Bonus condizionatori 2019, sconto immediato del 50% per chi li acquista: come usufruirne

Le detrazioni fiscali per gli acquisti di condizionatori e caldaie diventano sconti. Il che vuol dire che, probabilmente dall’inizio di luglio, il cittadino potrà acquistare un climatizzatore pagandolo direttamente a metà prezzo, senza dover aspettare dieci anni per vedersi restituire il 50% della somma spesa grazie alle detrazioni fiscali.

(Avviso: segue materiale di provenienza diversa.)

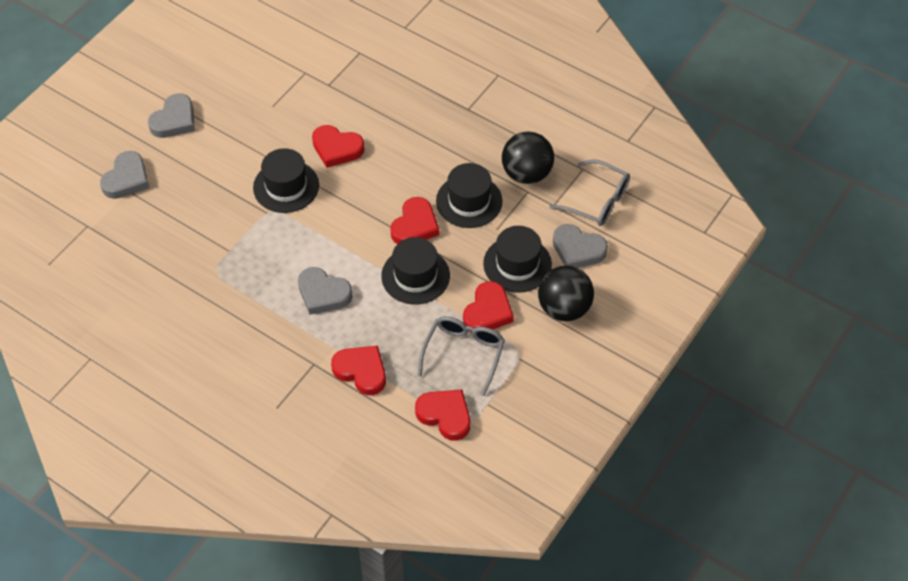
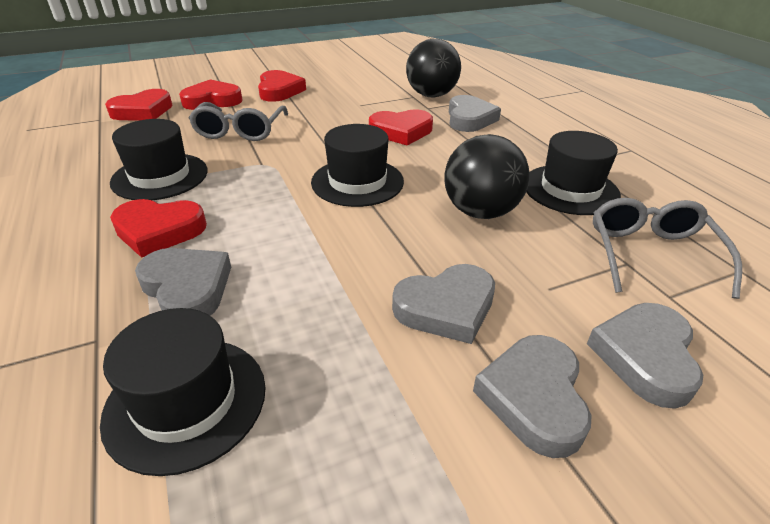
grey heart: 4 -> 5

Comprare un condizionatore conviene. E converrà sempre più da oggi 1′ luglio, quando entrerà in vigore il decreto Crescita e le detrazioni fiscali a cui ora possono accedere i contribuenti diventeranno sconti diretti sull’acquisto. Una novità che riguarda sia i climatizzatori che i nuovi infissi, così come tutte le spese a cui si applicano le detrazioni per lavori di ristrutturazione edilizia o di efficientamento energetico. I condizionatori, dunque, verranno pagati la metà, con un 50% di sconto che vale anche per caldaie a condensazione, stufe a pallet, boiler a pompa di calore, ma anche per l’installazione di pannelli fotovoltaici.

Finora era possibile sfruttare solamente la detrazione fiscale, ovvero la possibilità di vedersi restituire metà (per alcune spese il 65%) della cifra spesa nel giro di dieci anni. Ora, invece, si può approfittare di uno sconto immediato al momento dell’acquisto. Una novità, come detto, prevista dal decreto Crescita e che si aggiunge all’ecobonus e ad altri bonus (qui spieghiamo quali e come funziona). Gli sconti diretti dovrebbero essere usufruibili dal primo luglio, dopo l’entrata in vigore del decreto.

Come funziona lo sconto sui condizionatori
Per usufruire di questo sconto l’acquirente, in sostanza, cede il suo credito al venditore. Con l’accordo di quest’ultimo paga la metà del prezzo totale dovuto, rinunciando alle detrazioni fiscali grazie alle quali, invece, avrebbe visto tornare indietro il 50% della spesa. Si paga con un bonifico per i lavori di ristrutturazione edilizia e nella fattura viene indicata l’intera somma, ma l’importo del bonifico da versare realmente corrisponderà alla metà del prezzo. Il contribuente dovrà poi comunicare all’Agenzia delle Entrate la cessione del credito e sarà poi la stessa Agenzia a rendere disponibile il credito d’imposta al venditore, che potrà utilizzarlo per cinque anni.

L’ecobonus
Per quanto riguarda l’ecobonus, gli sconti sono anche maggiori nel caso in cui venga regolarmente inviata la comunicazione all’Enea. Si parte dal 50% previsto per la sostituzione degli infissi o per l’acquisto di una caldaia a condensazione e si arriva al 65% per le tende oscuranti e le caldaie a biomasse. Ancora, in caso di lavori condominiali che migliorino la classe energetica dell’intero immobile si può arrivare al 75%. Anche per l’ecobonus varrà lo stesso discorso dello sconto immediato e del credito d’imposta per il venditore che potrà decidere se utilizzarlo in cinque anni o cederlo ai fornitori.

Gli sconti introdotti dal decreto Crescita
Il decreto Crescita prevedeva la possibilità di trasformare le detrazioni fiscali in sconti già nella prima versione, poi affinata, uscita dal Consiglio dei ministri. La novità riguarda soprattutto due settori: la sicurezza e il risparmio energetico. Da una parte aumenta la convenienza per le imprese che recuperano il credito fiscale in cinque anni e non più in dieci. Dall’altra ci sono vantaggi per il contribuente che può scegliere se ricevere lo sconto subito dal venditore o dal fornitore, evitando così di aspettare dieci anni per la restituzione della cifra. Con un chiaro vantaggio: quello di poter acquistare un bene o un servizio anche nel caso in cui abbia, sul momento, una disponibilità economica limitata.

I venditori o i fornitori, quindi, riceveranno il credito d’imposta in cinque quote annuali. In sostanza, il fornitore (o il venditore) anticipa la cifra e poi è la stessa impresa a recuperare l’importo. Facciamo un esempio guardando dal punto di vista del contribuente: se effettua dei lavori di ristrutturazione con detrazione al 50% per un importo di 10mila euro, avrà uno sconto immediato del 50%. Il che vuol dire che pagherà 5mila euro e non 10mila. Gli altri 5mila, dunque, li recupererà il fornitore. Questo sistema varrà anche per il sismabonus, ovvero per i lavori grazie ai quali si permette a un appartamento o un edificio di passare a una classe di rischio sismico inferiore, nel caso in cui si trovi in una zona a rischio sismico 2 o 3. Lo sconto può arrivare all’85% nel caso in cui si scenda di ben due classi sismiche, per una spesa massima di 96mila euro.